(Stored records)

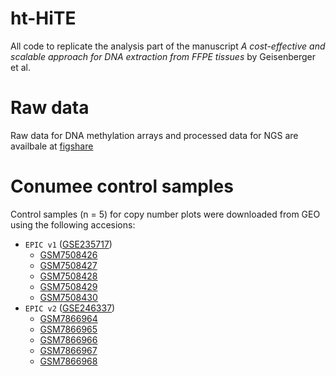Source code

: # ht-HiTE
All code to replicate the analysis part of the manuscript _A cost-effective and scalable approach for DNA extraction from FFPE tissues_ by Geisenberger et al. 

# Raw data
Raw data for DNA methylation arrays and processed data for NGS are availbale at [figshare](http://dx.doi.org/10.6084/m9.figshare.26198033)

# Conumee control samples
Control samples (n = 5) for copy number plots were downloaded from GEO using the following accesions:

* `EPIC v1` ([GSE235717](https://www.ncbi.nlm.nih.gov/geo/query/acc.cgi?acc=GSE235717))
  * [GSM7508426](https://www.ncbi.nlm.nih.gov/geo/query/acc.cgi?acc=GSM7508426)
  * [GSM7508427](https://www.ncbi.nlm.nih.gov/geo/query/acc.cgi?acc=GSM7508427)
  * [GSM7508428](https://www.ncbi.nlm.nih.gov/geo/query/acc.cgi?acc=GSM7508428)
  * [GSM7508429](https://www.ncbi.nlm.nih.gov/geo/query/acc.cgi?acc=GSM7508429)
  * [GSM7508430](https://www.ncbi.nlm.nih.gov/geo/query/acc.cgi?acc=GSM7508430)
* `EPIC v2` ([GSE246337](https://www.ncbi.nlm.nih.gov/geo/query/acc.cgi?acc=GSE246337))
  * [GSM7866964](https://www.ncbi.nlm.nih.gov/geo/query/acc.cgi?acc=GSM7866964)
  * [GSM7866965](https://www.ncbi.nlm.nih.gov/geo/query/acc.cgi?acc=GSM7866965)
  * [GSM7866966](https://www.ncbi.nlm.nih.gov/geo/query/acc.cgi?acc=GSM7866966)
  * [GSM7866967](https://www.ncbi.nlm.nih.gov/geo/query/acc.cgi?acc=GSM7866967)
  * [GSM7866968](https://www.ncbi.nlm.nih.gov/geo/query/acc.cgi?acc=GSM7866968)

- [Work item] Drop the images and repeat the data exactly.

- [Task output]
Source code

: # ht-HiTE
All code to replicate the analysis part of the manuscript _A cost-effective and scalable approach for DNA extraction from FFPE tissues_ by Geisenberger et al. 

# Raw data
Raw data for DNA methylation arrays and processed data for NGS are availbale at [figshare](http://dx.doi.org/10.6084/m9.figshare.26198033)

# Conumee control samples
Control samples (n = 5) for copy number plots were downloaded from GEO using the following accesions:

* `EPIC v1` ([GSE235717](https://www.ncbi.nlm.nih.gov/geo/query/acc.cgi?acc=GSE235717))
  * [GSM7508426](https://www.ncbi.nlm.nih.gov/geo/query/acc.cgi?acc=GSM7508426)
  * [GSM7508427](https://www.ncbi.nlm.nih.gov/geo/query/acc.cgi?acc=GSM7508427)
  * [GSM7508428](https://www.ncbi.nlm.nih.gov/geo/query/acc.cgi?acc=GSM7508428)
  * [GSM7508429](https://www.ncbi.nlm.nih.gov/geo/query/acc.cgi?acc=GSM7508429)
  * [GSM7508430](https://www.ncbi.nlm.nih.gov/geo/query/acc.cgi?acc=GSM7508430)
* `EPIC v2` ([GSE246337](https://www.ncbi.nlm.nih.gov/geo/query/acc.cgi?acc=GSE246337))
  * [GSM7866964](https://www.ncbi.nlm.nih.gov/geo/query/acc.cgi?acc=GSM7866964)
  * [GSM7866965](https://www.ncbi.nlm.nih.gov/geo/query/acc.cgi?acc=GSM7866965)
  * [GSM7866966](https://www.ncbi.nlm.nih.gov/geo/query/acc.cgi?acc=GSM7866966)
  * [GSM7866967](https://www.ncbi.nlm.nih.gov/geo/query/acc.cgi?acc=GSM7866967)
  * [GSM7866968](https://www.ncbi.nlm.nih.gov/geo/query/acc.cgi?acc=GSM7866968)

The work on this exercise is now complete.